XALIMANEWS- Suite à l’information sur le projet d’acquisition de nouveaux types d’armements par le Sénégal, le Général Mamadou Mansour Seck, ancien chef d’Etat-major général des Armées (Cemga) a réagi, parlant d’un contexte exigeant.

« Cette course aux armements n’est pas une mauvaise chose dans le contexte actuel », a-t-il indiqué. Dans une interview avec le journal l’Observateur, le Général Seck rappelle qu’il y a 210 000 km2 de la zone économique sénégalaise qu’il faut surveiller désormais. Ce qui se fait aux offshores, avec l’exploration et l’exploitation future du pétrole et du gaz au Sénégal.

Par ailleurs, il est persuadé que le Sénégal va certainement demander des moyens supplémentaires aussi bien à la marine qu’à l’armée de l’air.
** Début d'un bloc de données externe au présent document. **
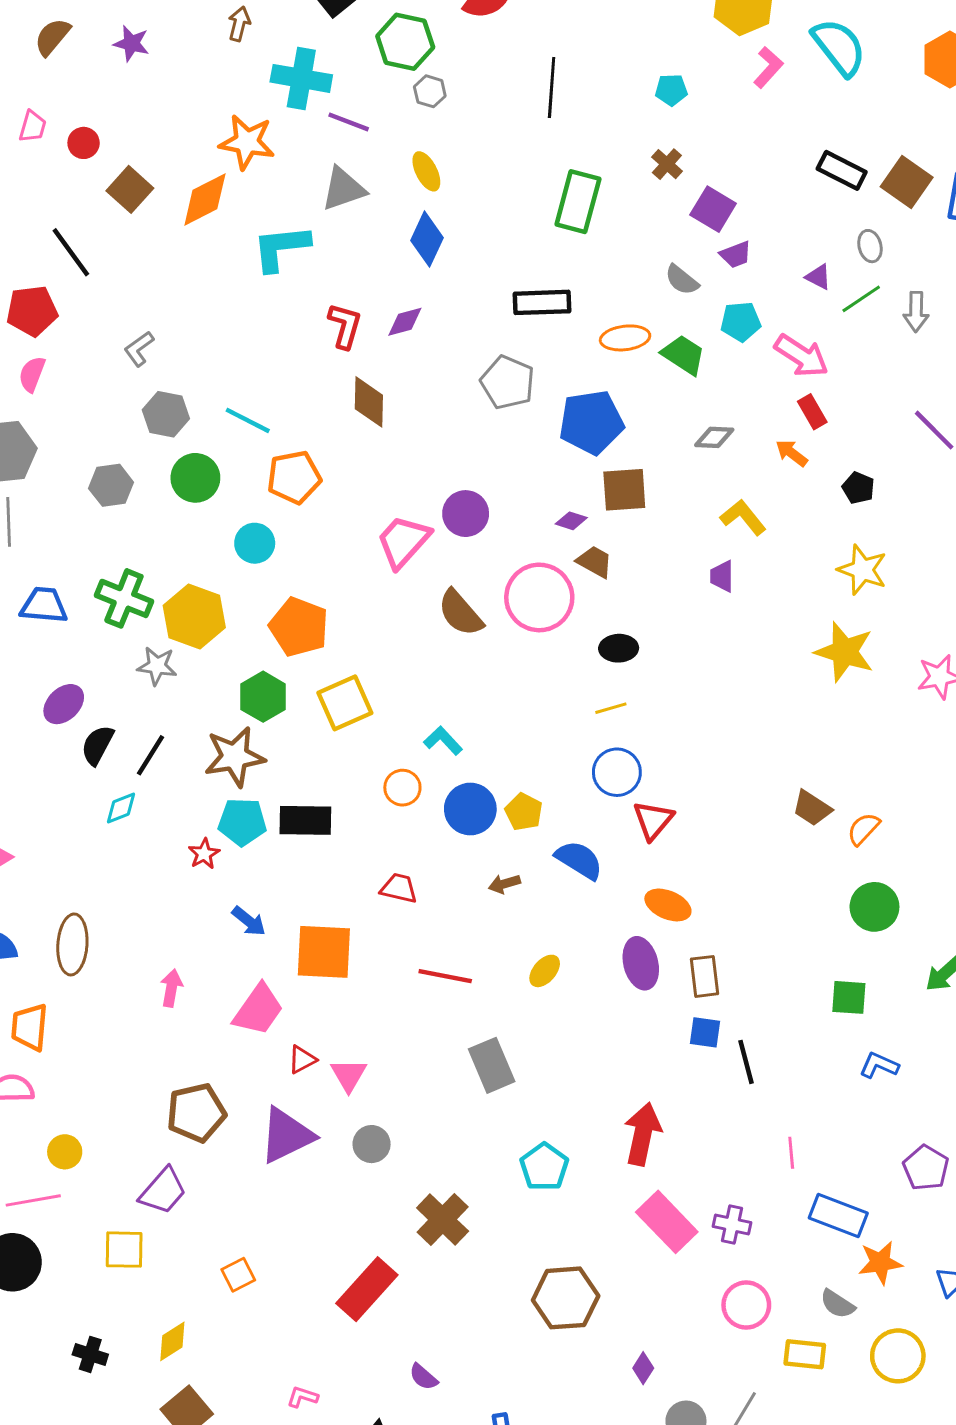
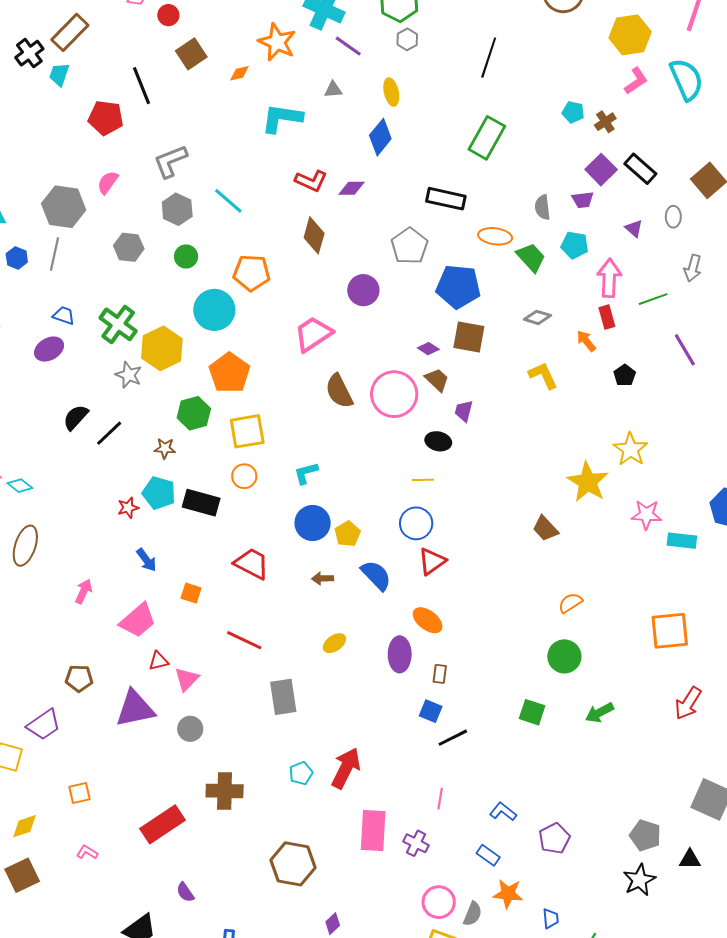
cyan pentagon: (671, 90) -> (573, 112), moved
brown cross: (667, 164) -> (605, 122), moved
black rectangle: (842, 170) -> (640, 169), moved
gray triangle: (343, 189) -> (333, 90), size x0.6
orange diamond: (205, 200) -> (239, 73), size x0.5
purple square: (713, 209) -> (601, 170), moved
gray semicircle: (682, 280) -> (543, 207), turned 30
green line: (861, 299) -> (653, 299), moved
red L-shape: (345, 326) -> (311, 181), turned 84
gray L-shape: (139, 349) -> (170, 161), size x1.5
pink arrow: (801, 356) -> (609, 278), turned -135
pink semicircle: (32, 374) -> (108, 182), moved
cyan line: (248, 420) -> (228, 201), moved
green circle: (195, 478) -> (186, 256), size x0.7
purple circle: (466, 514) -> (363, 290), moved
cyan circle: (255, 543) -> (214, 310), size x1.5
yellow star: (862, 570) -> (631, 449), moved
purple trapezoid: (722, 576) -> (464, 411), moved
blue trapezoid: (44, 605) -> (64, 315), size x0.7
purple ellipse: (64, 704) -> (49, 349), moved
cyan L-shape: (443, 741) -> (306, 473), turned -76
brown star: (235, 757) -> (165, 448), size x0.5
orange circle: (402, 788) -> (244, 476), moved
cyan diamond: (121, 808) -> (20, 486), moved, turned 45
brown trapezoid: (812, 808) -> (545, 529), moved
red trapezoid: (399, 888) -> (252, 564), size x1.4
orange square: (324, 952) -> (191, 593), size x0.5
red line: (445, 976) -> (244, 640), moved
brown rectangle: (705, 976) -> (440, 674), size x0.7
black line: (746, 1062) -> (453, 738), turned 64
blue L-shape: (879, 1065) -> (503, 812), moved
brown pentagon: (196, 1113) -> (79, 678), size x0.7
red arrow: (643, 1134) -> (346, 768), moved
pink line: (791, 1153) -> (440, 799), moved
cyan pentagon: (544, 1167) -> (301, 773), size x0.7
blue rectangle: (838, 1215) -> (488, 855), size x0.6
brown cross: (443, 1220) -> (225, 791), turned 33
pink rectangle: (667, 1222) -> (373, 831), turned 33
gray semicircle: (837, 1304) -> (473, 914), turned -115
pink circle: (746, 1305) -> (439, 902), moved
pink L-shape: (302, 1397) -> (87, 852), moved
« Avec ces grandes distances-là, il faut l’aviation d’une part, mais aussi des bateaux en quantité et en qualité. On ne doit pas attendre le dernier moment pour s’équiper en armements », a-t-il dit notamment.

2 Commentaires

  1. Quoi de plus normal qu’un amateur de football demande à avoir des ballons et autre matériel pour jouer ? Franchement, ce qui se passe dans le golf de Guinée par exemple, avec les terroristes qui s’attaquent aux installations de certaines compagnies pétrolières, ou d’autres groupuscules qui réclament leur part des revenus du pétrole, n’a rien à voir avec le contexte Sénégalais ! Je comprendrais que tous les vendeurs d’armes du monde fassent du lobbying pour pousser le gouvernement du Sénégal à s’armer davantage, mais il ne faut pas trop exagérer ! Quand bien même ces compagnies craindraient des prises d’otages par exemple, il leur appartiendrait de signer des contrats avec des sociétés de protection dont certaines brassent des centaines de millions de dollars, suffisamment pour payer des équipes bien formés pour cela. Je signale qu’à chaque commande d’armements d’un pays, quel qu’il soit, il y a des gens tapis dans l’ombre qui encaissent des centaines de millions pour leur intermédiation !

    • Bien vu. Je pense qu’il faut plutôt se doter d’un système de surveillance avec des drones ou même un mini satellite de surveillance, On en a les moyens. Et des vedettes ou navires d’intervention rapides couplé à des avions d’attaque et hélicoptères.